We are not acquainted with any particulars regarding his career, except that he died in the reign of Theodosius and Valentinian, about A. D. 450.


Works


Vincentius' fame rests upon a treatise against heretics, composed, as we are told in the body of the work itself, three years after the council of Ephesus, that is, in A. D. 434. It commonly bears the title Commonitorium pro Catholicae fidei antiquitate et universitate adversus profanas omnium Haereticorum novitates, but according to Gennadius, when first published, it did not exhibit the name of the writer, and was designated “Peregrini1 adversus Haereticos.” We are farther told that it was originally divided into two parts, but that the second of these having been stolen from the repositories of the author, he contented himself with briefly recapitulating the substance of what it had contained, and gave his work to the world in one book.

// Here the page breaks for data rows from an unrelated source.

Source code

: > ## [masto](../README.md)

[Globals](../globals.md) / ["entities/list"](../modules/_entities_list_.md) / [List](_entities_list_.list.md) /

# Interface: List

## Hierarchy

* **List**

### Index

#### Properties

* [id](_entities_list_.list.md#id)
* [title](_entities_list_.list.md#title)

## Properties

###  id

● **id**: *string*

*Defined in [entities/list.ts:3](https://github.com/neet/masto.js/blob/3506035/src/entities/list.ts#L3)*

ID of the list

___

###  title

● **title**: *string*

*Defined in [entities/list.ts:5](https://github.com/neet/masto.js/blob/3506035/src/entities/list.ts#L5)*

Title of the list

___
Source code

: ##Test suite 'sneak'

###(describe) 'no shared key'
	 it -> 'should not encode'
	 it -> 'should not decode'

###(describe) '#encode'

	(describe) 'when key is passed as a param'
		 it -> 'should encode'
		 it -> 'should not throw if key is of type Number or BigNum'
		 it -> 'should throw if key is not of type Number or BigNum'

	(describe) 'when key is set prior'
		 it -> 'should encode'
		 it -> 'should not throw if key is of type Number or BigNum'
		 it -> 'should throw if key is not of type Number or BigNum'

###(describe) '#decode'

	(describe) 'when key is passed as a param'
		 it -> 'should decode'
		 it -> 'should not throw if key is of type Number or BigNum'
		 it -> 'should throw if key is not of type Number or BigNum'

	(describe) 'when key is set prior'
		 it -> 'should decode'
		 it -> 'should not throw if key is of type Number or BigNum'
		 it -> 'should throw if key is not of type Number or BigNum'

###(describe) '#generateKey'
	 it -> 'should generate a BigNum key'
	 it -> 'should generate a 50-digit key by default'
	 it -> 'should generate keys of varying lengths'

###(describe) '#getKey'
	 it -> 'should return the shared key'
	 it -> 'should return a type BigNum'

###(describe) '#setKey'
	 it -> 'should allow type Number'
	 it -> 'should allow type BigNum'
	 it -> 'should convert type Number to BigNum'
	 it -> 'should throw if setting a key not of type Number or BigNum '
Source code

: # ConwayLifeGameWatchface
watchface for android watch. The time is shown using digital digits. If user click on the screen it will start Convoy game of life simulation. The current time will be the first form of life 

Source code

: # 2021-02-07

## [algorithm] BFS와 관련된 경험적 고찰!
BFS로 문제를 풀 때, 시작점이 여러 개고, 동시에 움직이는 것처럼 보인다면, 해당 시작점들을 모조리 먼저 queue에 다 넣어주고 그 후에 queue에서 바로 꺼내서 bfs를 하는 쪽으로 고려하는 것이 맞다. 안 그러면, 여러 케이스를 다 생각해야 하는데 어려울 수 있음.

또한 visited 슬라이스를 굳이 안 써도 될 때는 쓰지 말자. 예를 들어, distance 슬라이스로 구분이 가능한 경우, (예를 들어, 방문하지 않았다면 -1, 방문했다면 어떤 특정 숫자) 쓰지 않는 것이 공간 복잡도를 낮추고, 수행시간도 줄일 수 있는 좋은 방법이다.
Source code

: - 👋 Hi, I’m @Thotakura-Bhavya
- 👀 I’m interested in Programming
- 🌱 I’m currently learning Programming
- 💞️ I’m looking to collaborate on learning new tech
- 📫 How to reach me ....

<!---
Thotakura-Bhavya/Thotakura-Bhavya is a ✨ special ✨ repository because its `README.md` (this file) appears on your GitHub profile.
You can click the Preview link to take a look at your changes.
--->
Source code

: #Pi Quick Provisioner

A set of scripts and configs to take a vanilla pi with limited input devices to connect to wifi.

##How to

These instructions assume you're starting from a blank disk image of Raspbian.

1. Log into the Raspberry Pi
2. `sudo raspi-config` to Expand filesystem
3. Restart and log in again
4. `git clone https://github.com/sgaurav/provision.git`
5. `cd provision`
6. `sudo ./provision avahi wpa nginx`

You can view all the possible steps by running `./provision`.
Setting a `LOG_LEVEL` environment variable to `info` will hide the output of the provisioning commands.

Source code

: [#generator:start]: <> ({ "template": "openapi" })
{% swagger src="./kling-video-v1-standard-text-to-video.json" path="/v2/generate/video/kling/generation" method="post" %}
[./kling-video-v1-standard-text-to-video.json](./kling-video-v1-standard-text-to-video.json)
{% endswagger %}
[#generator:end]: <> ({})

The great aim of this production, which is composed in a very lively and impressive style, is in the first place to collect the opinions of the early fathers on the points which had given rise to the most important doctrinal controversies ; and, in the second place, to establish some rule by which error may be detected and avoided, and the true faith maintained in purity. He determines that the means for accomplishing this object are two-fold : 1. The authority of Holy Scripture. 2. The tradition of the Catholic church, the latter being indispensable for the right understanding of the former. We are to hold that as a Catholic tradition, which has been believed in the Catholic church everywhere, always, and by all (quod ubique, quod semper, quod ab omnibus creditum est), thus obtaining universality, antiquity and consent.

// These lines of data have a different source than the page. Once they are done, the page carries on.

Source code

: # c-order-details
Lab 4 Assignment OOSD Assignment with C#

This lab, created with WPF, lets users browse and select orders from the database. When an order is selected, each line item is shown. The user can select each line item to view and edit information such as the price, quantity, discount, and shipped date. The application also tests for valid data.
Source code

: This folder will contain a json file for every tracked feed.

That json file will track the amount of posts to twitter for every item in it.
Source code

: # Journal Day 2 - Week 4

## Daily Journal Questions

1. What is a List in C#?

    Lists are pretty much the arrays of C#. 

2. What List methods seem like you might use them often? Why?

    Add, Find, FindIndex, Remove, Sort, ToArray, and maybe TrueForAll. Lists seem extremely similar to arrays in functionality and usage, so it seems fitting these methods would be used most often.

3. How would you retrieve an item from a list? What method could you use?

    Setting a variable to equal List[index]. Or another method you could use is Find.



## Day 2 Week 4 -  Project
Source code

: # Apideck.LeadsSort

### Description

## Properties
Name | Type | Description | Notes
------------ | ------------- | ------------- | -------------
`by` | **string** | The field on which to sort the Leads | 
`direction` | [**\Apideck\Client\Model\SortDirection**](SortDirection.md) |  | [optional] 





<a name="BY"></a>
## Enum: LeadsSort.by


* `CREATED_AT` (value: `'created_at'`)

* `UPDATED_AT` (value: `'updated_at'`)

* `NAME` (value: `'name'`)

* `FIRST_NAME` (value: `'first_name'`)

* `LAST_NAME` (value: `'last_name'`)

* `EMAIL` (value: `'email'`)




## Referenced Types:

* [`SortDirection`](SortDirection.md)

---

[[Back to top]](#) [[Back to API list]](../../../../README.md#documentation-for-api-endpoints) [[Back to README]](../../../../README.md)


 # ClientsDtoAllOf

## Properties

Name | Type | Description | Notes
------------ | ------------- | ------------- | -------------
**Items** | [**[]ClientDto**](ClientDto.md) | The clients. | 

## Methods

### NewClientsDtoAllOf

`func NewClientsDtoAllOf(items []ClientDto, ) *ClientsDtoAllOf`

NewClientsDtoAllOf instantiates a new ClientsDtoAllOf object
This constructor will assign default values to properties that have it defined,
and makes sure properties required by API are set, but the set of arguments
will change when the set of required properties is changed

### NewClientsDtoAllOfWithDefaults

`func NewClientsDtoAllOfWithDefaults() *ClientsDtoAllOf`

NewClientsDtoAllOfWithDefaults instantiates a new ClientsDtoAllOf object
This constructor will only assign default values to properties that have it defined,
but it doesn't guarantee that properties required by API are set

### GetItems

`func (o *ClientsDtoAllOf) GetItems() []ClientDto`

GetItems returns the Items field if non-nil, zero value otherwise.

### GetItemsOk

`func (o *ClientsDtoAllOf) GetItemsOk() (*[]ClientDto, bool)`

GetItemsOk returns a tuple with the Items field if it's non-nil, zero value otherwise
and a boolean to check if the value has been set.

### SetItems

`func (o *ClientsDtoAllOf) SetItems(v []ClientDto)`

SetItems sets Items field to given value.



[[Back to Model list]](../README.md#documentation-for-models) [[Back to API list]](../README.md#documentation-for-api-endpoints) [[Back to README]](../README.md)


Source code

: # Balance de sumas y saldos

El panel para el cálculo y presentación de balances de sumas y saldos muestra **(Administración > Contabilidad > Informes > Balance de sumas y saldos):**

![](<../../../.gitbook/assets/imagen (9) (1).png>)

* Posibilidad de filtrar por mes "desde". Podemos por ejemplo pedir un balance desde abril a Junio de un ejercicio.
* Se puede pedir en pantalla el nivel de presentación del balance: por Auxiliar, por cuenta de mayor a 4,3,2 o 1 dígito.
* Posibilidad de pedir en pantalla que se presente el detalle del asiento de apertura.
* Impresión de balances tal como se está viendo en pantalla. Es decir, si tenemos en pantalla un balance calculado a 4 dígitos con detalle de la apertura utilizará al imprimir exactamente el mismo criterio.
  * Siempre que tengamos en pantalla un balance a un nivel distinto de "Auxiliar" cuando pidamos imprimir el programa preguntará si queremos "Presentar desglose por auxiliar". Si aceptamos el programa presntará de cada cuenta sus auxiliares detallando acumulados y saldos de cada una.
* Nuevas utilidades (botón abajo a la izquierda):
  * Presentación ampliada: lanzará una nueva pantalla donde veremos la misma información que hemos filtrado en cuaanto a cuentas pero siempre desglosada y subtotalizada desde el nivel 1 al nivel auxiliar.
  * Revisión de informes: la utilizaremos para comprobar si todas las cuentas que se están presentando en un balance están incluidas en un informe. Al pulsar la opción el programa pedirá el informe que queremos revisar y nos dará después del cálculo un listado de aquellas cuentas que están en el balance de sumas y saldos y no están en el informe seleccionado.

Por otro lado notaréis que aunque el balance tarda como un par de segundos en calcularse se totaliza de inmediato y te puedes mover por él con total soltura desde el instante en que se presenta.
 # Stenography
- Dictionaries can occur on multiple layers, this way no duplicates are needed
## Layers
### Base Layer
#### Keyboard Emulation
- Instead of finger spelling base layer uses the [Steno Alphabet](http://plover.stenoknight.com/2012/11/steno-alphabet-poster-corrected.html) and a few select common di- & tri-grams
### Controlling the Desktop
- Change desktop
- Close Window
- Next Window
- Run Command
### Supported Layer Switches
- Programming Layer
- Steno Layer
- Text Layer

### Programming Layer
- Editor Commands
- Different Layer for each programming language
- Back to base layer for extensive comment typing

The Commonitorium, being the first work on which the proposition, which now forms the broad line of demarcation between the Protestant and Roman churches, is broadly and distinctly affirmed, it has always been regarded with great interest and studied with much care, while the opinions formed with regard to its merits have depended, in a great measure, on the theological predilections of its critics. The charge of Semi-Pelagianism frequently urged against Vincentius seems altogether unfounded, and indeed probably originated in the erroneous belief that Vincent of Lerins was the author of the tract first published by Sirmond (4to. Paris, 1643), entitled Praedestinatus s. Praedestinatorum Haeresis et libri S. Augustino temere adscripti Refutatio, and also of the attack upon the tenets of Augustine known to us only from the reply of Prosper, Pro Augustini Doctrina Responsiones ad capitula objectionum Vincentianarum.

Editions

The Commonitorium was first printed in the Antidotum contra diversas omnium fere saeculorum Haereses of Jo. Sichardus, fol. Basil. 1528, and has, since that period, been very frequently republished both in a separate form, and in all the larger collections of the Fathers. The standard edition is that of Baluzius, 8vo. Paris, 1663, 1669, 1684, and the last of these is followed by Galland, in his Bibliotheca Patrum, vol. x. p. 103, fol. Venet. 1774.

The most recent edition is that of Klüpfel, 8vo. Vienn. 1809, which deserves to be consulted.


Further Information

Gennadius, de Viris Illustr. 64; Trithemius, de Scriptt. Eccles. 145; Schoenemann, Biblioth. Patrum, Lat. vol. 2.37; Bähr, Geschicht. der Römisch. Litterat. Suppl. Band. 2te Abtheil. § 154. Consult also the historians of Semipelagianism [Cassianus] and the Prolegomena of Galland and Klüpfel.